The appearance of the bullets has been a part of Steambirds since the very first concept art the unparalleled Meowza made for the game. We’ve refined them a little, but they’re very much in the same spirit. I want to share how they’re rendered, cause it’s cool!

All bullets are single greyscale images.

Here’s the circular bullet in all its greyness. You can kinda see some halo around the edge. To colorize it, we use a technique called gradient mapping. It’s a palette-like technique used in various games for texturing inexpensively.

It works with a second texture containing gradients, which are a bit like palettes. The lightness of the bullet sprite picks a color from a one-dimensional row of colors. Full white is on the left, full black is on the right. We’ve crafted our greyscale sprites so they make the most of this, and I know that if I make a row that’s white on the left and red on the right, it will look pretty much just like a red halo.

Note in this example how we can adjust the transparency in the gradient as well as in the sprite.

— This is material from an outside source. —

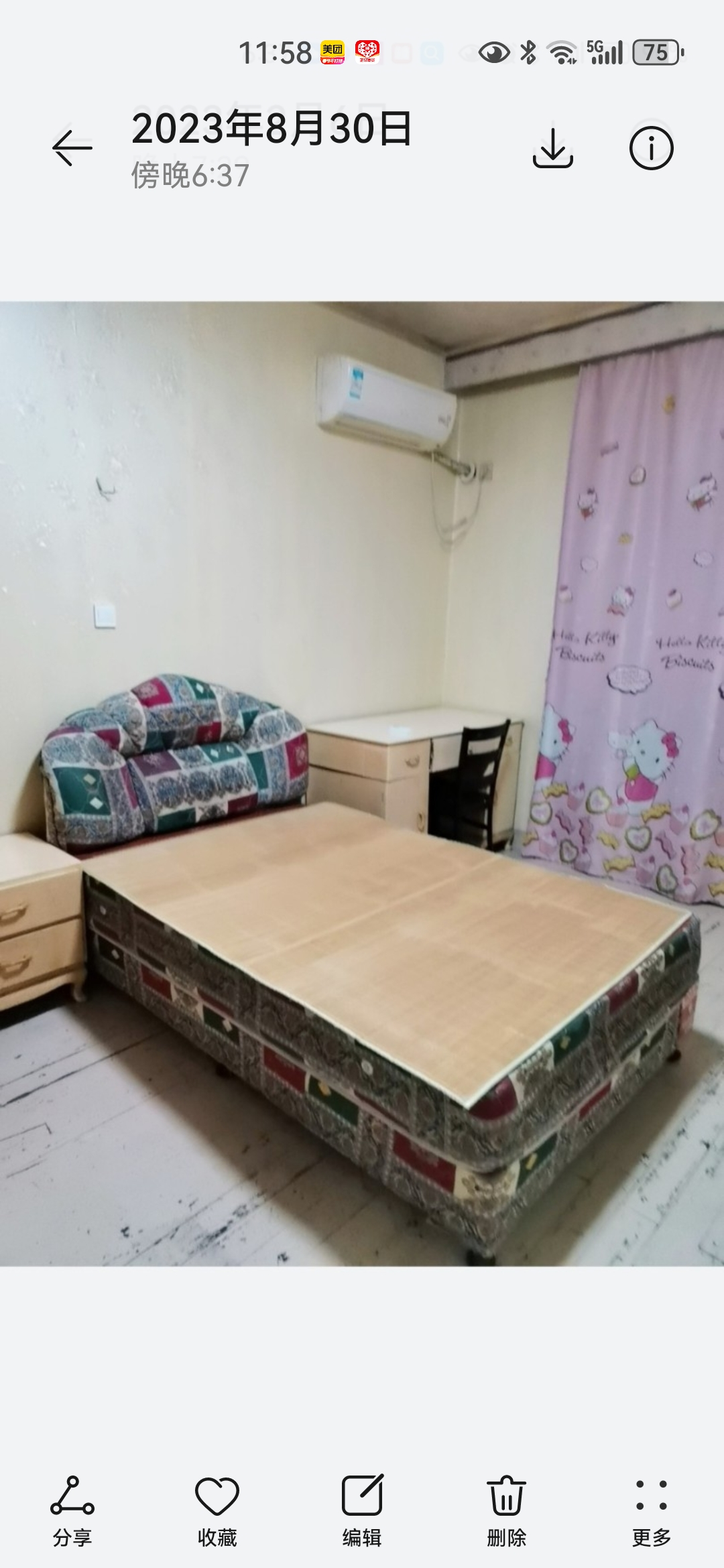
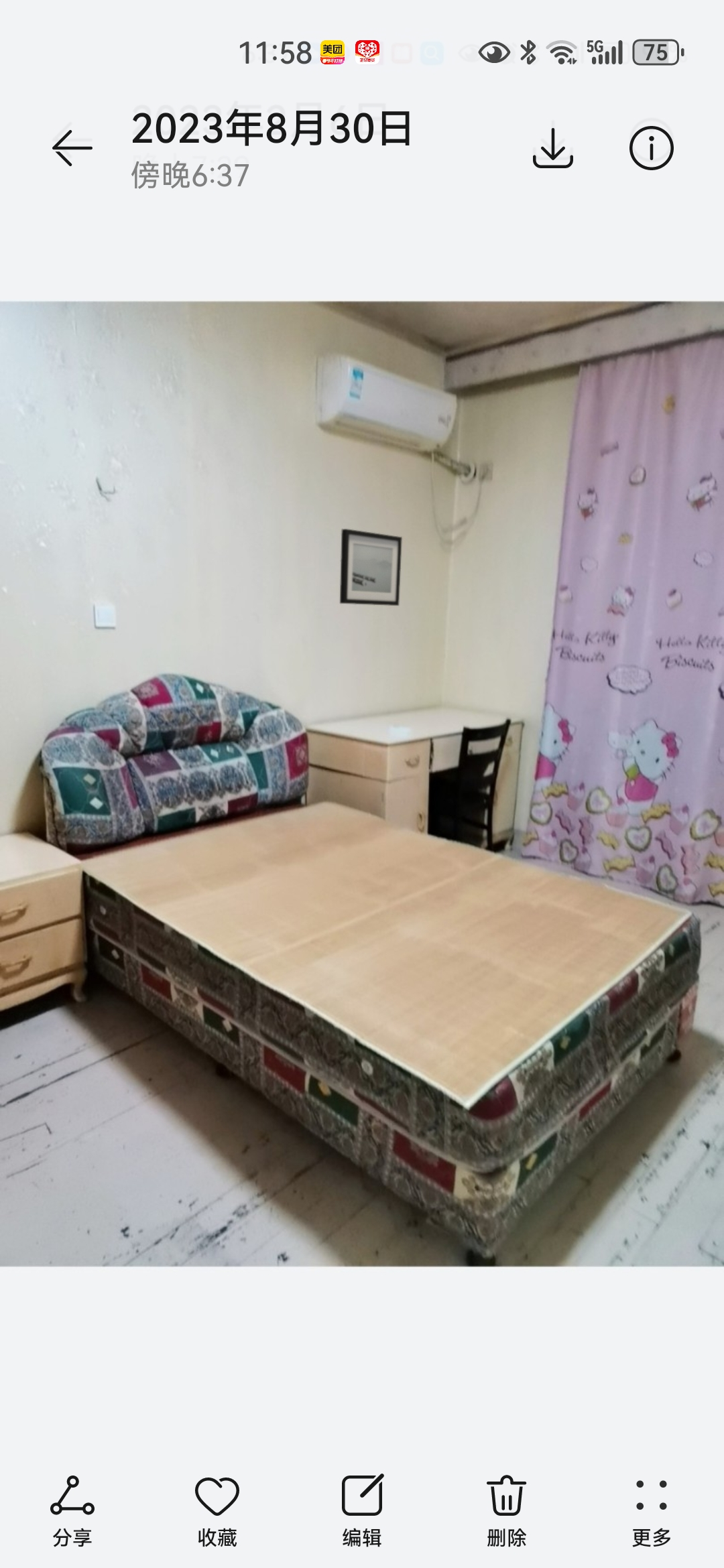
+ wall art [339,528,403,606]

This gives us more options to play with the solidity of the bullets. And we can do more. By changing the left side to have a bit of color, we can make the bullet have a bit of a hole in the center.

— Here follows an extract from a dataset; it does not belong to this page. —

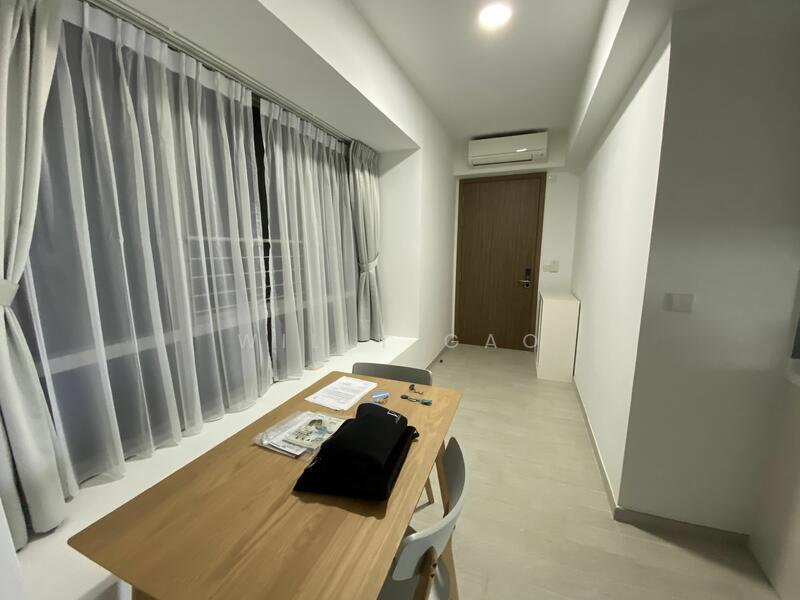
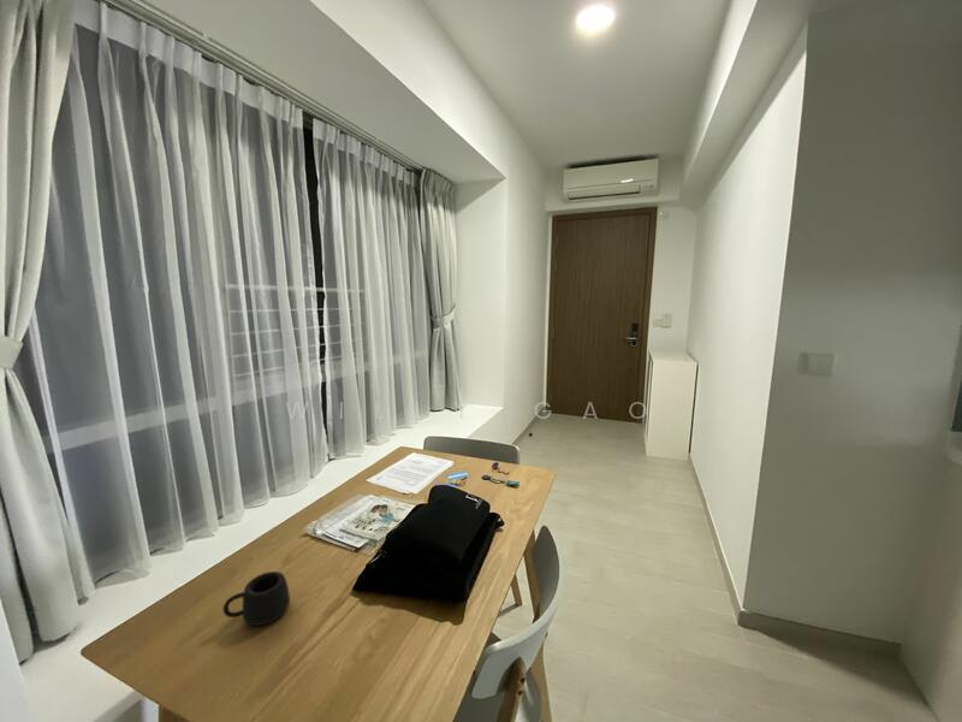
+ mug [222,570,291,627]
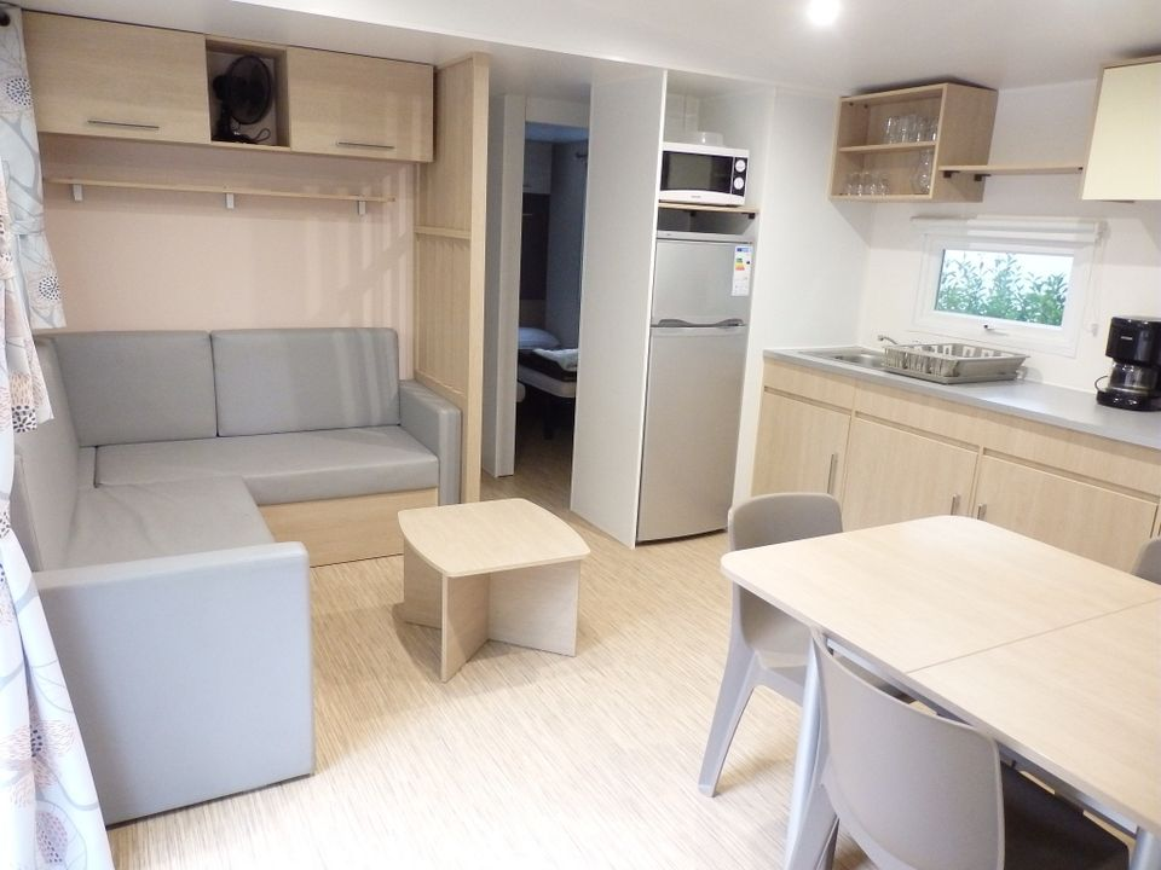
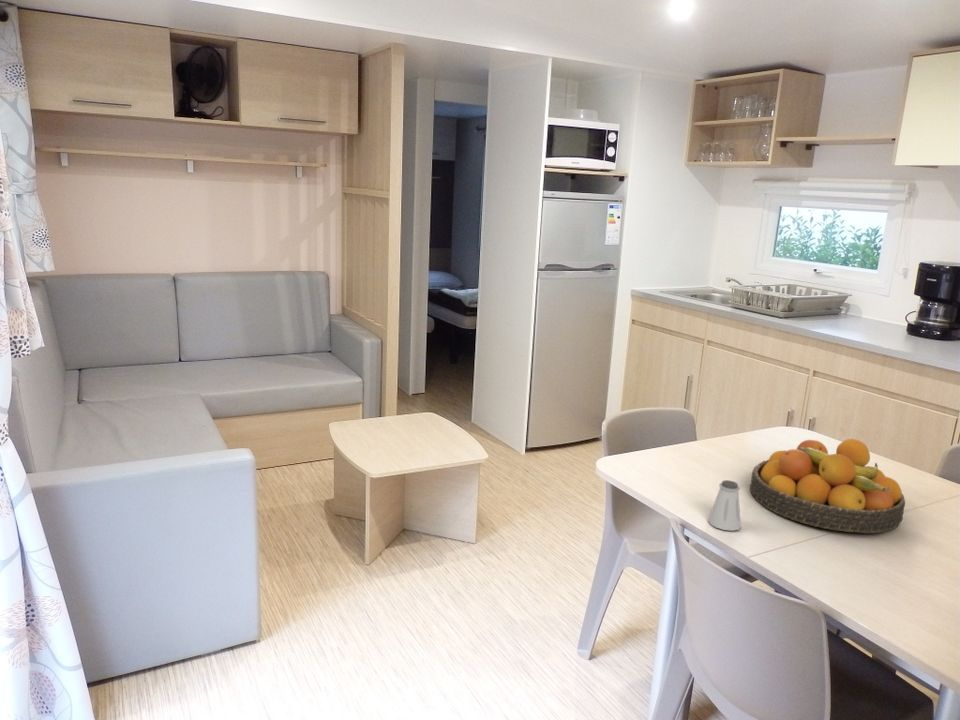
+ saltshaker [707,479,742,532]
+ fruit bowl [749,438,906,534]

We had to make the “solid part” of the bullet have a bit of a gradient in it so that this would work, which you can see in the grayscale image if you look closely. It’s not pure white until the very center, to ensure we have the entire range available to play with.

If we have banding in the right area, we get an interesting halo effect.

Because the gradient mapping does two-stage bilinear filtering on the GPU, we end up getting away with lower-resolution sprites than other techniques. We pass those asset size savings on to you! Here’s a zoom of a 128×128 sprite; it’s hard to see the pixels at all. Smooth like the surface of the sun. It’s similar in effect to marching squares or some of the other techniques for upscaling sprites.

Uh, but we’re probably not going to have screen-filling bullets in the actual game. Probably. No promises. We just rest comfortably knowing that there’s plenty of untapped resolution in there.

So that’s pretty cool! We created a bunch of gradients and put them all together in one image, they’re each a one-pixel-high row Here is how it all ends up looking, at actual scale:

Look at all those pixels we’re saving! Best deal, guaranteed.

You might notice that all of the gradients are red. That’s on purpose; if you want to make an indie game, you have to take as much advantage of combinatorics as you can. We don’t have the budget to create 80 separate gradients, instead we have 8 gradient patterns, and we have the shader shift the hue to anything we want.

So by varying gradient, color, and of course shape, we can generate quite a large variety of bullets very inexpensively. We use two channels of the sprite color to pick the gradient and the hue. Result!

All this variety helps us accomplish our gameplay goals: quickly teaching the player how to survive in an area. Enemy bullets rarely share colors with player bullets, and enemy bullets also have center-color, so you can quickly see whether a bullet is a threat to you or harmless. In addition, the shape and size of a bullet can give clues about its damage level and about the region of the world that the unit originated from.

In a somewhat unusual choice, we use additive blending for our bullets. That means that when the game draws each bullet, it adds the color components to the color of the background and other bullets behind it, so they only get closer to white. Most shmup type games use alpha blending for their bullets; it is quite standard; I can’t think of a game that doesn’t do it. Steambirds has a gameplay style that focuses more on groups of bullets, causing the player to dodge timed patterns and figure out routes through a shifting maze, so we want the bullets to kinda blend together into a dangerous wall of energy. It’s hot in there!

[Update: Furi, an unreleased game, appears to use additive blending, for similar reasons!]

Here’s how it looks with alpha blending.

It’s certainly very bold! The order of rendering matters much more, and you can see the distinction between the bullets very clearly, but that’s all mostly distracting instead of a help. There are more contrasts and lines to draw the eye. Also, it looks cartoony instead of the hyper-realistic laser-shooting hoverplane cat vs bird game we’re making. Let’s have some standards! Confession: I was actually a huge proponent of alpha blending, until I saw it in action for a few days. Now I’m a convert.

While we’re never really done with anything, we’re really happy with how the bullets look, they look damn fine.